Realtime Interrupt by James P. Hogan

“Tom came up with a way whereby maybe you can. His idea was to plant something of personal significance in the simworld environment that would take on a new meaning when you know that you’re looking for it. In other words you know the way you think, and when the need became strong enough, you’d realize that you would have put something close by somewhere—something that you’d recognize when the time came. So for as long as the simulation was running normally, it would effectively be invisible. Get the idea?”

Lilly did, but its relevance was less clear. From what Corrigan had just said, the notion had been purely hypothetical—something to think about if the decision had been to use suppression in the project. But—as far as Corrigan had been aware, anyway—the decision had been not to use suppression. So why would he have implemented an ejection button? She tried to think back to what she had overheard Hatcher say from the screen.

“Back in your office just now, he said something about you and he talking late into the project. You went into the simulation a day before he did.”

Corrigan nodded that she had got it. “So my memory erasure went back a day earlier than his did. Something was going on that aroused our suspicions enough for us to decide that maybe an `out’ button would be a good insurance. And what he’s telling me is that we went ahead and put them in somewhere. It means that there is a way out, Lilly, whether Sylvine and the rest of them out there feel like cooperating or not. All we have to do is find it.”

* * *

They drove along a road of comfortably aloof homes lying in upper-middle-class seclusion among shrubbery and pines, and turned off into the driveway of a low-set, contemporary composition of lacquered timbers and stone chimney breasts, with brown shingles, a screened porch, and large expanses of glass.

Corrigan parked without saying anything, got out, and walked around to open the passenger door. Outside a house a short distance farther along, a man who looked like the occupant was standing with a woman by the mailbox at the end of a driveway. They looked across while pretending not to as Lilly climbed out of the car—unwilling to permit anything approaching eye contact, even at that distance, but too intrigued to miss anything. Then the gazes averted, and the chins began to wag.

“I think I’m the sensation of the street already,” Lilly said as they began walking up toward the house. “How long is it since Evelyn left?”

Corrigan snorted. “Three weeks. You know, it’s funny. I can remember how smug and self-satisfied I felt when we picked this place. Now I think I’d prefer that flat in Oakland. Better neighborhood. Less insufferable people.”

“Drunks, deadbeats, students, dancers? Even bartenders.”

“Exactly.”

The dog from next door was out front, secured by a sliding chain to a line that gave it the run of the lawn on the far side of the scattering bay laurel and flowering dogwoods separating the two properties. It was a shaggy gray mass of indeterminate origins, and had paused to watch them hesitantly, as if unsure what it was supposed to do. Corrigan stopped and looked at it strangely for a couple of seconds. Then he held out a hand and called jovially, “Hey, Bruce, old fella. How’s it going today, eh?” The dog scampered as close as its chain would permit, tongue lolling from jaws panting wide in delight and tail wagging.
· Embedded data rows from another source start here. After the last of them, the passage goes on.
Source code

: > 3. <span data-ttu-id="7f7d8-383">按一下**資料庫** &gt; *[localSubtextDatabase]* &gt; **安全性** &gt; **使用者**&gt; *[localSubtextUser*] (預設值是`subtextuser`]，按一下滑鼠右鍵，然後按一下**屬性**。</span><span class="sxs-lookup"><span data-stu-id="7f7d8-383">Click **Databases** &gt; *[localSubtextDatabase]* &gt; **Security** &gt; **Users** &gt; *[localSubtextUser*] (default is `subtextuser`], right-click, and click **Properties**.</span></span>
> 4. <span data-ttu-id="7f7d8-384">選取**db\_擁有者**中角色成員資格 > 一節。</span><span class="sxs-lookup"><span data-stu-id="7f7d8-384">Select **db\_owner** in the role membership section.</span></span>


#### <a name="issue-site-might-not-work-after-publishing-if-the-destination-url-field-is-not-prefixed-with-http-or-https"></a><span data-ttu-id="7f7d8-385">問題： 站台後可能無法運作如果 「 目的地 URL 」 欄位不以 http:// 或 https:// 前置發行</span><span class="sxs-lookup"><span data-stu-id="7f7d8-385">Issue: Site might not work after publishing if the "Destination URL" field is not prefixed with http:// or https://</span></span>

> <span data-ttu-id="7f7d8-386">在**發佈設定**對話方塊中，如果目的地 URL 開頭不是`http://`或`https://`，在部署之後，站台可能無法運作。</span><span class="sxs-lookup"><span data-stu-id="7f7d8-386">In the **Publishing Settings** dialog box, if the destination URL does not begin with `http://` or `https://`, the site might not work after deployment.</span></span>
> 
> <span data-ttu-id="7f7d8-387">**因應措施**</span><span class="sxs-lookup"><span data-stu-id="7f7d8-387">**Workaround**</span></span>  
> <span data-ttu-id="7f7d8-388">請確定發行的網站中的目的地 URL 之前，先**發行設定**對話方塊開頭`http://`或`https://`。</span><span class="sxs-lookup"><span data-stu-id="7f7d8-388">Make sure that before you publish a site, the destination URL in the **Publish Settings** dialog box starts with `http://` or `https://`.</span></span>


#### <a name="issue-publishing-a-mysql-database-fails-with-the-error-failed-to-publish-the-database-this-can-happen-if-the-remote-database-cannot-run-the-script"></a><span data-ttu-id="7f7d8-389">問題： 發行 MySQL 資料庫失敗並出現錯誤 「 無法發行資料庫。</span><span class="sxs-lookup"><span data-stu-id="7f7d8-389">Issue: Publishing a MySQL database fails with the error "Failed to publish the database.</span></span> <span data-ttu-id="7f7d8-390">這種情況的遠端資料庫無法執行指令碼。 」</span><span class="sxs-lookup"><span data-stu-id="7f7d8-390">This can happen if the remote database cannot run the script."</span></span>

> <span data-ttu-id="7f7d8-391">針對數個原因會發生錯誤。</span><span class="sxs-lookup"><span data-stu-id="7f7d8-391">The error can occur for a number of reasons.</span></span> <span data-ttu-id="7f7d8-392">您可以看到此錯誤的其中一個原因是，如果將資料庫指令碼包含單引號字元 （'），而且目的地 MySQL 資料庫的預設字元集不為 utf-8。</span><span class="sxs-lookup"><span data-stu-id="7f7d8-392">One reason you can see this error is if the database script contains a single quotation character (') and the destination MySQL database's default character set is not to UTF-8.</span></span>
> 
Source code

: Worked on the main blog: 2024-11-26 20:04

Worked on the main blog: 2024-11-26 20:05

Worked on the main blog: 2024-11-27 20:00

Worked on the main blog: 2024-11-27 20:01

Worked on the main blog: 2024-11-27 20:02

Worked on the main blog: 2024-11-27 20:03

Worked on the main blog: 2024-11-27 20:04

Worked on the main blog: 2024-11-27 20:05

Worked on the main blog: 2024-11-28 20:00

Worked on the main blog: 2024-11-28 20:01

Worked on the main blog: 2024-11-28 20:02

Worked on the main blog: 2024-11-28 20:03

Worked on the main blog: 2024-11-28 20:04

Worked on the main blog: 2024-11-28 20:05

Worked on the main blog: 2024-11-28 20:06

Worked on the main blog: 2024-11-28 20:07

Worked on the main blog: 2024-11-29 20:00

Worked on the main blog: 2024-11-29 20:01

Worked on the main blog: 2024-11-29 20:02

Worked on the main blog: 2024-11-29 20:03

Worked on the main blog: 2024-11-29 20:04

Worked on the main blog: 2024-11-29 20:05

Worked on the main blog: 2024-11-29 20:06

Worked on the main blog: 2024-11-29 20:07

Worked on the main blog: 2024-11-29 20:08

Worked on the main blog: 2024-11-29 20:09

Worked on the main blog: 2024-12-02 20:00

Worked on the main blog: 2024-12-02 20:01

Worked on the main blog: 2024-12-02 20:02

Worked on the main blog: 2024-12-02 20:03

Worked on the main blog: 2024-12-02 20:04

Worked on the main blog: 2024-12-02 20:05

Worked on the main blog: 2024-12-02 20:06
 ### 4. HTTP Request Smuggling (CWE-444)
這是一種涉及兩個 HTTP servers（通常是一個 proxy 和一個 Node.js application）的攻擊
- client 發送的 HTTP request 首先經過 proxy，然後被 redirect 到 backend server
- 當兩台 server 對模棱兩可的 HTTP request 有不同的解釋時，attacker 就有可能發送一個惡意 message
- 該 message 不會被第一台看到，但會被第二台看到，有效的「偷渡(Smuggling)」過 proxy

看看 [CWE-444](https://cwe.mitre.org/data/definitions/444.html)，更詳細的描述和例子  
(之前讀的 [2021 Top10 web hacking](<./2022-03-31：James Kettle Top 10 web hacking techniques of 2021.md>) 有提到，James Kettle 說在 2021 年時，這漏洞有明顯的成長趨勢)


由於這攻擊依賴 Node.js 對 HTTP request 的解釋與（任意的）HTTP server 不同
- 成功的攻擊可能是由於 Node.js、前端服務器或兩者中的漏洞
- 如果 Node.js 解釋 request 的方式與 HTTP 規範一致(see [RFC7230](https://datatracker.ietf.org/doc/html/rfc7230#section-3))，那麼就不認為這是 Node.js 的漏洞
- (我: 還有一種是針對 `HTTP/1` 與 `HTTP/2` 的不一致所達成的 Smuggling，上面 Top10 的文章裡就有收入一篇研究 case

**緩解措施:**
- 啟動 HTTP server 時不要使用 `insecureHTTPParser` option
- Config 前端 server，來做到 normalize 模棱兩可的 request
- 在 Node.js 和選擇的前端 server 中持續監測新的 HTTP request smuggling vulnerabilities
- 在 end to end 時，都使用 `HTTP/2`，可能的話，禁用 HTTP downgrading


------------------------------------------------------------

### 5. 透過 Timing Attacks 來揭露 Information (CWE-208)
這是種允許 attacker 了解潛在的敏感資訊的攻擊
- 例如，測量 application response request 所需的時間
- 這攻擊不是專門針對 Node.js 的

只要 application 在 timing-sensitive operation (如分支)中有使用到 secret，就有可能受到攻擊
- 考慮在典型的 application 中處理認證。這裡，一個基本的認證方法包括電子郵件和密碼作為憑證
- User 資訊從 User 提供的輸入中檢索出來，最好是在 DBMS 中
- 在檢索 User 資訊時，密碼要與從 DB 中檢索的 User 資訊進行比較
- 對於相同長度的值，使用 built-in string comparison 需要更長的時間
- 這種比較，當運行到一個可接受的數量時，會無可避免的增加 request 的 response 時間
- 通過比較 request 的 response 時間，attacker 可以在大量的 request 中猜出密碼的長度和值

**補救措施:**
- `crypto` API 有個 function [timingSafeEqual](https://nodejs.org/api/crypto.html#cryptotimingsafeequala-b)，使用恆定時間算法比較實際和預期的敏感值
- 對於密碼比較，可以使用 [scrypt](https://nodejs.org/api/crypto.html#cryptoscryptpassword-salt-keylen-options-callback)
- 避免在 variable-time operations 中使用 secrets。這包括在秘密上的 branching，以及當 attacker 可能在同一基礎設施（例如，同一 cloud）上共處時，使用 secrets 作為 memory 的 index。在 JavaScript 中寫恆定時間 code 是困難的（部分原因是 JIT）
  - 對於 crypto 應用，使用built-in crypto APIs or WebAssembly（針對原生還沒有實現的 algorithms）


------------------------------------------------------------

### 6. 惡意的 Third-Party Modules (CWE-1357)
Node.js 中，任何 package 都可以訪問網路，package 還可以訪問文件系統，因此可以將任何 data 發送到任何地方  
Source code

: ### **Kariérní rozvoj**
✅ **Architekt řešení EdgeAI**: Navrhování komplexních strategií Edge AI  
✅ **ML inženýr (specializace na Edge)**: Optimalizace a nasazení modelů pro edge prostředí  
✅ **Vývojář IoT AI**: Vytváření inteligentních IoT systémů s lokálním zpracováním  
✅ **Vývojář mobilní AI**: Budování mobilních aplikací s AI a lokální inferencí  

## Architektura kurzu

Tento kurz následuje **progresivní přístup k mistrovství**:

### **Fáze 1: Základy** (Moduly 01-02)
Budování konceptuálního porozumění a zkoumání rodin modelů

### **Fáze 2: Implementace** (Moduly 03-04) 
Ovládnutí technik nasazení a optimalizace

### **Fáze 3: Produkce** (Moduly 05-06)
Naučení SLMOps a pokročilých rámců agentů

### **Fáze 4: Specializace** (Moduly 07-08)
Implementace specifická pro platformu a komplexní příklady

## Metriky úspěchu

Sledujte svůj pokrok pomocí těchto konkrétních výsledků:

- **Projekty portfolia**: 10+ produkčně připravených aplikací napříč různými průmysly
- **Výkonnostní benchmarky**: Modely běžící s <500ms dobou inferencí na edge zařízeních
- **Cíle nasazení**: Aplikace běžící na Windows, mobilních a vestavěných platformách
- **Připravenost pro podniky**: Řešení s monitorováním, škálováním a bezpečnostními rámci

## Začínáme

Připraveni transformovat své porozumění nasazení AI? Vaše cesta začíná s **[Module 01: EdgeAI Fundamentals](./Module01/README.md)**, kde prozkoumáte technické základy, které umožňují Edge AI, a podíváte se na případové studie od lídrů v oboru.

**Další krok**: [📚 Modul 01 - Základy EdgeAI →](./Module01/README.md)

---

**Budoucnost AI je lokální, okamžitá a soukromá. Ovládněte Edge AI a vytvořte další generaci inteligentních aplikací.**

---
Corrigan grunted to himself, followed Lilly up to the door, and let them in.

“I never knew you were a dog person,” she said as he closed the door.

“I’m not. That was an experiment. Checking out the system.”

“What do you mean?”

Corrigan cocked his head and pointed back over his shoulder with a thumb. “Its name isn’t Bruce—I don’t know what its name is. And it never acts like that. It hates me.” Lilly frowned uncomprehendingly. Corrigan moved to the hallway window beside the door and looked out. The dog had gone back to investigate something under a shrub by the lawns; the two people across the street were still talking.